Chris Salvaggione

Personal information
- Full name: Chris Salvaggione
- Date of birth: April 7, 1987 (age 38)
- Place of birth: Monument, Colorado, United States
- Height: 5 ft 10 in (1.78 m)
- Position(s): Midfielder; forward;

Team information
- Current team: Real Colorado Foxes

Youth career
- 2005–2006: Gardner–Webb Runnin' Bulldogs
- 2007–2008: Charlotte 49ers

Senior career*
- Years: Team / Apps / (Gls)
- 2006: Colorado Springs Blizzard / 14 / (3)
- 2007: DFW Tornados / 10 / (0)
- 2008: Austin Aztex U23 / 4 / (0)
- 2009: Real Colorado Foxes / 13 / (7)
- 2010: AC St. Louis / 19 / (3)
- 2011–2012: Charlotte Eagles / 40 / (4)
- 2013: Real Colorado Foxes / 0 / (0)
- 2015–: Harpo's FC / 0 / (0)

= Chris Salvaggione =

American soccer player (born 1987)

Chris Salvaggione (born April 7, 1987) is an American soccer player who currently plays for Real Colorado Foxes in the USL Premier Development League.

==Career==

===College and amateur===
Salvaggione attended Lewis-Palmer High School, helped his junior club side Colorado Rush to a US Club Soccer national championship, and began his college soccer career at Gardner–Webb University, transferring to the University of North Carolina at Charlotte as a junior in 2007. He helped his Gardner-Webb team win the 2006 Atlantic Sun Championship and reach the second round of the NCAA Tournament, while at UNC Charlotte he was named to the All-Atlantic 10 First Team and the NSCAA/Adidas All-Mid-Atlantic second team as a junior, and was the A-10 Offensive Player of the Year, an NSCAA Second Team All-American, and a Hermann Trophy semi-finalist as a senior.

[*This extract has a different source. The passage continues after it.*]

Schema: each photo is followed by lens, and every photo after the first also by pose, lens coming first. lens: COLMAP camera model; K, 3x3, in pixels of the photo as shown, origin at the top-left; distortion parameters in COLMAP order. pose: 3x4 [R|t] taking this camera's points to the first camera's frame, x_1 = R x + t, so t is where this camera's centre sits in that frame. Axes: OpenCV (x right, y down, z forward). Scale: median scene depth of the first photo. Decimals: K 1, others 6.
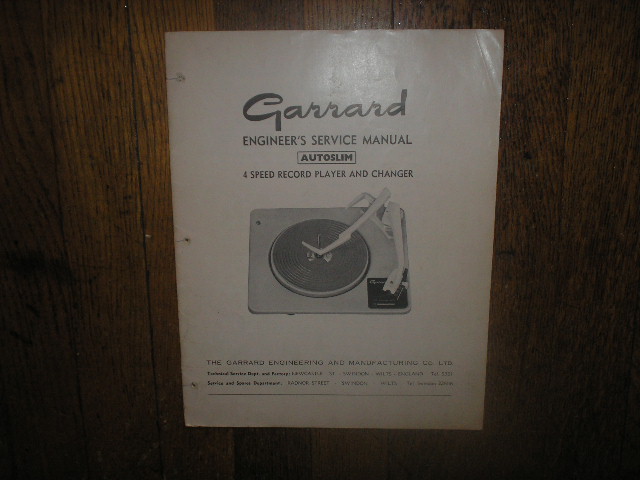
lens RADIAL K [[702.2, 0, 318.2], [0, 702.2, 246.9], [0, 0, 1]] dist [-0.026286, 0.000000]
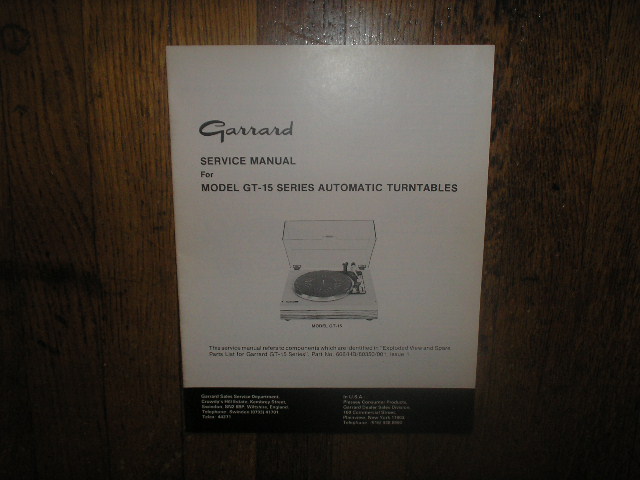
lens RADIAL K [[702.2, 0, 312.3], [0, 702.2, 241.1], [0, 0, 1]] dist [-0.026286, 0.000000]
pose [[0.998835, 0.031154, 0.036845, -0.092420], [-0.031910, 0.999288, 0.020112, -0.058518], [-0.036193, -0.021265, 0.999119, -0.017760]]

During his college years Salvaggione also played extensively in the USL Premier Development League, featuring for Colorado Springs Blizzard, the DFW Tornados and Austin Aztex U23.

===Professional===
Salvaggione was drafted in the third round (38th overall) of the 2009 MLS SuperDraft by New England Revolution, but was not offered a contract by the Major League Soccer side.

After spending another year in the PDL in 2009, with the Real Colorado Foxes, playing reserve matches with the Colorado Rapids, and trialing unsuccessfully with Charleston Battery, Chivas USA and in Germany with FC Saarbrucken, FSV Frankfurt and KSV Klein-Karben, Salvaggione signed his first professional contract on February 11, 2010, for AC St. Louis. He made his professional debut on May 1, 2010, in a game against Crystal Palace Baltimore.

After the demise of AC St. Louis, Salvaggione signed with Charlotte Eagles of the third division USL Pro league on February 25, 2011.